[Activities]
1: Answer these questions from the article on the Kansas Senate race below, one line each:
(a) How many years have Republicans controlled the Kansas Senate seat, according to the sentence beginning "The Kansas Senate seat that Republicans have controlled"?
(b) Whom is Greg Orman campaigning to unseat, and how many terms has that incumbent served?
(c) How many likely Kansas voters did the NBC News/Marist poll survey, and what is its margin of error?
2: Resume the article on the Kansas Senate race below, writing on from its last sentence.

Kansas Senate: It's a bit early to start panicking over Greg Orman

The media has a fevah, and the only cure is increasingly bigger doses of Greg Orman in Kansas. The usual outlets can barely contain their glee over the possibility that a seat held by the GOP for nearly a century might be picked off in the midterms.

The Kansas Senate seat that Republicans have controlled for the past 80 years looks like it could be in trouble, a new poll finds.

Independent candidate Greg Orman now has a 10-point lead in his campaign to unseat three-term incumbent Sen. Pat Roberts, according to a NBC News/Marist poll released Sunday. The survey of 636 likely Kansas voters has Orman with 48 percent of the vote to Roberts’ 38 percent of the vote, outside of the poll’s 3.9 percentage point margin of error.

[Source material]

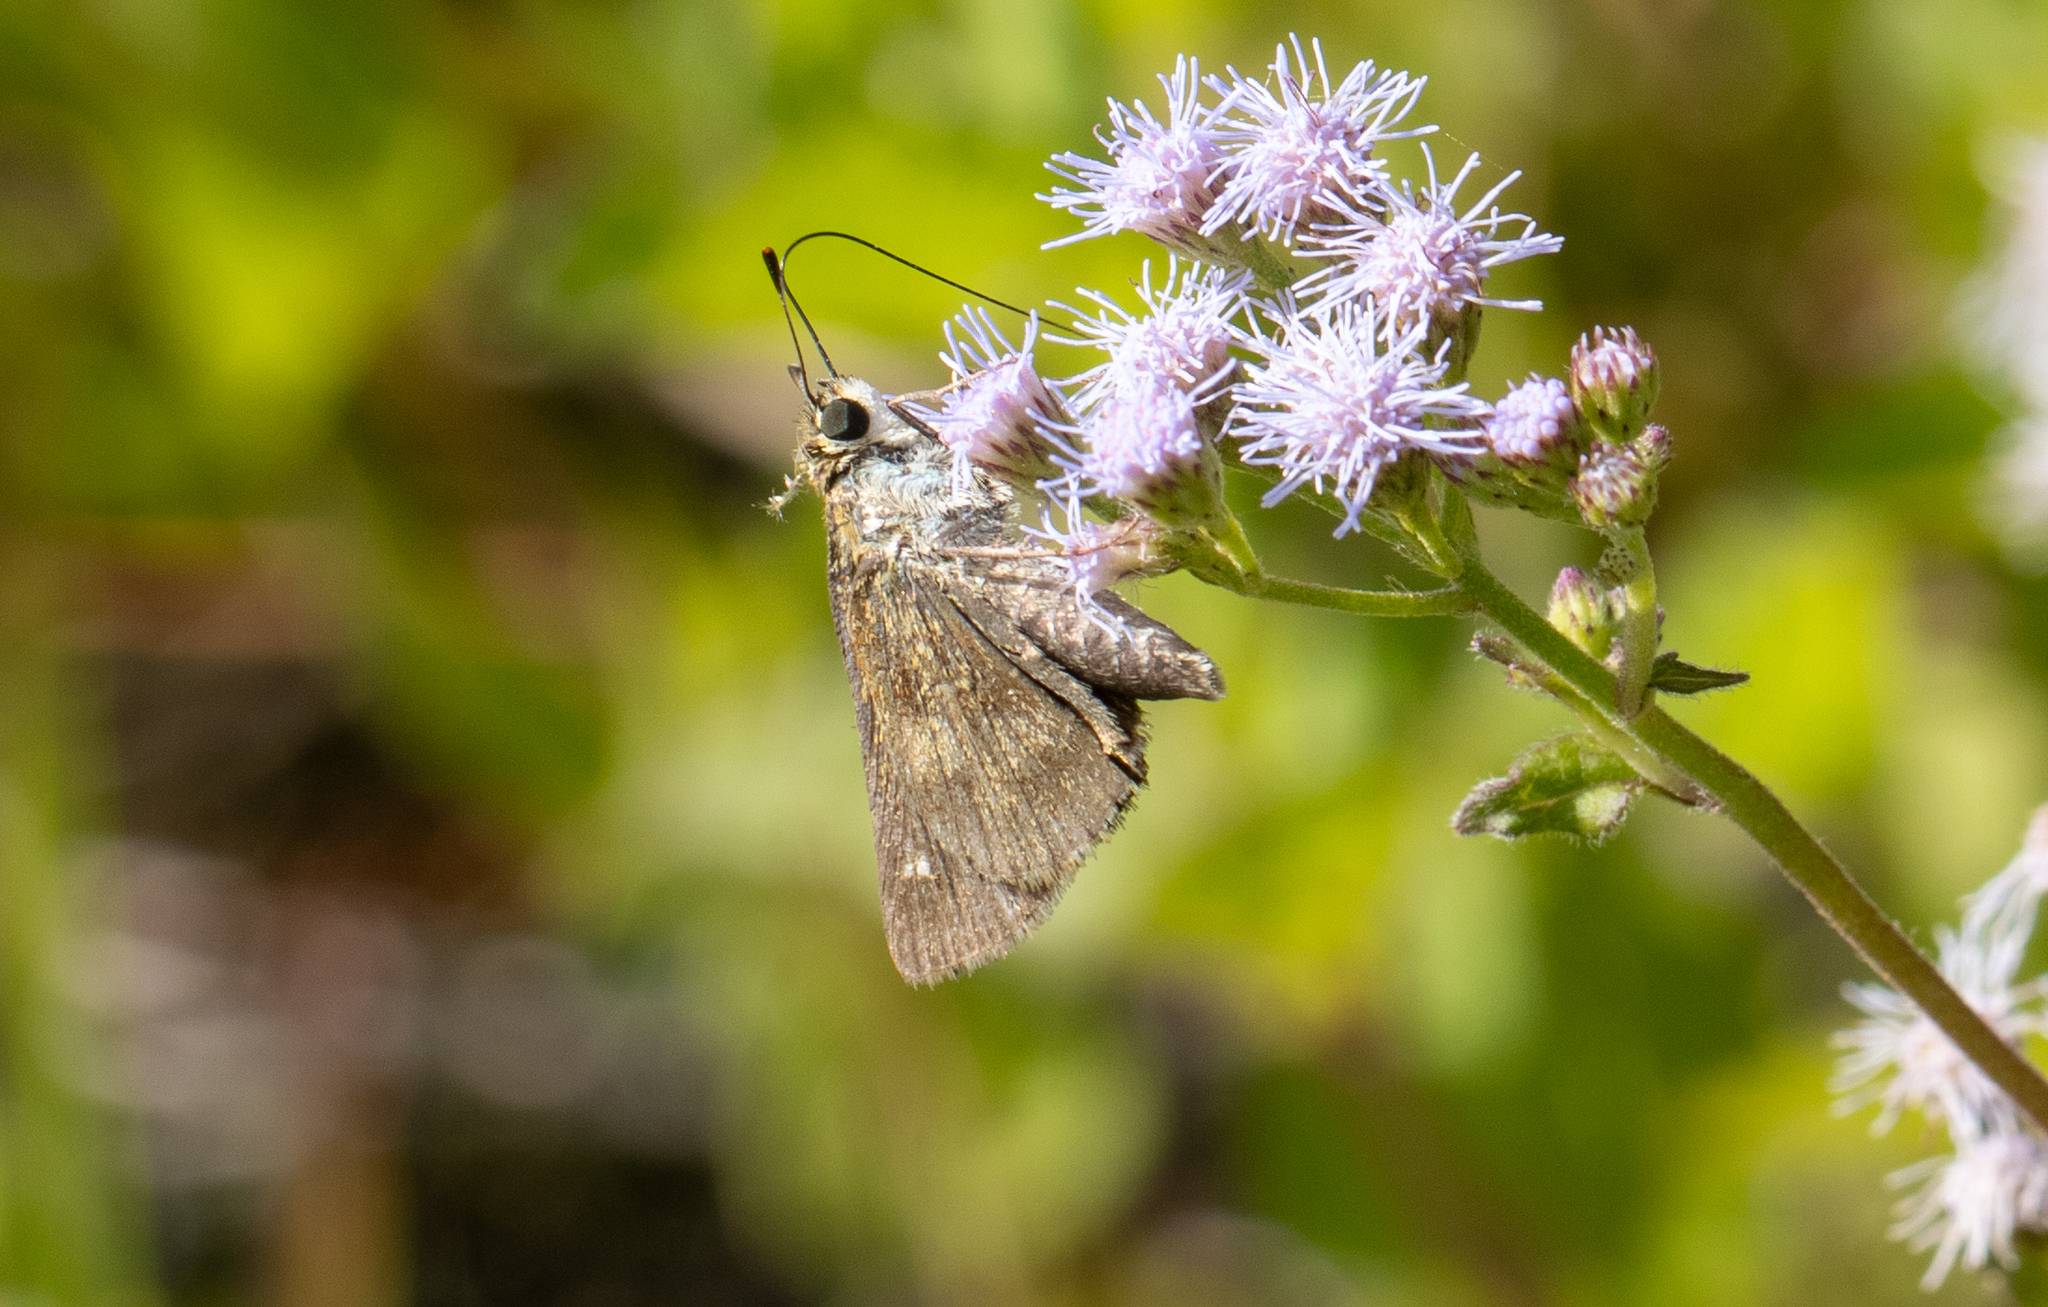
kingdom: Animalia
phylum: Arthropoda
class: Insecta
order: Lepidoptera
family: Hesperiidae
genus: Polites
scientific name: Polites vibex
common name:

[Answers provided]
1:
(a) 80 years.
(b) Sen. Pat Roberts, who has served three terms.
(c) 636 likely Kansas voters, with a margin of error of 3.9 percentage points.

2:
That represents a five- to 10-point gain for the independent candidate, with polling over the last month judging the race anywhere from a dead heat to a five-point advantage for Orman

Both the media and the Democrats (but I repeat myself) have demonstrated that they’re not all that interested in who replaces Pat Roberts or what principles or positions they might bring to the office, but only in collecting a scalp. Once Chad Taylor was no longer of use to the Democrats he was jettisoned like a spent road flare and suddenly Greg Orman was the new darling of the day. It didn’t seem to matter to his new backers that he didn’t even know who he would caucus with (having bravely stated that he’ll go with whoever had the majority), but only that Roberts wasn’t the winner.

The reason that the GOP shouldn’t be writing this race off is that history doesn’t indicate a clear, easy path to victory for Orman. Yes, the election isn’t far off, but in politics a month may as well be a lifetime. Things can change with the dawning of a single news cycle, and how much do voters really know about Orman? Less than 100 days ago, he was nothing more than an interesting sidebar story, and everyone was focusing on the primary battles between the two main party candidates.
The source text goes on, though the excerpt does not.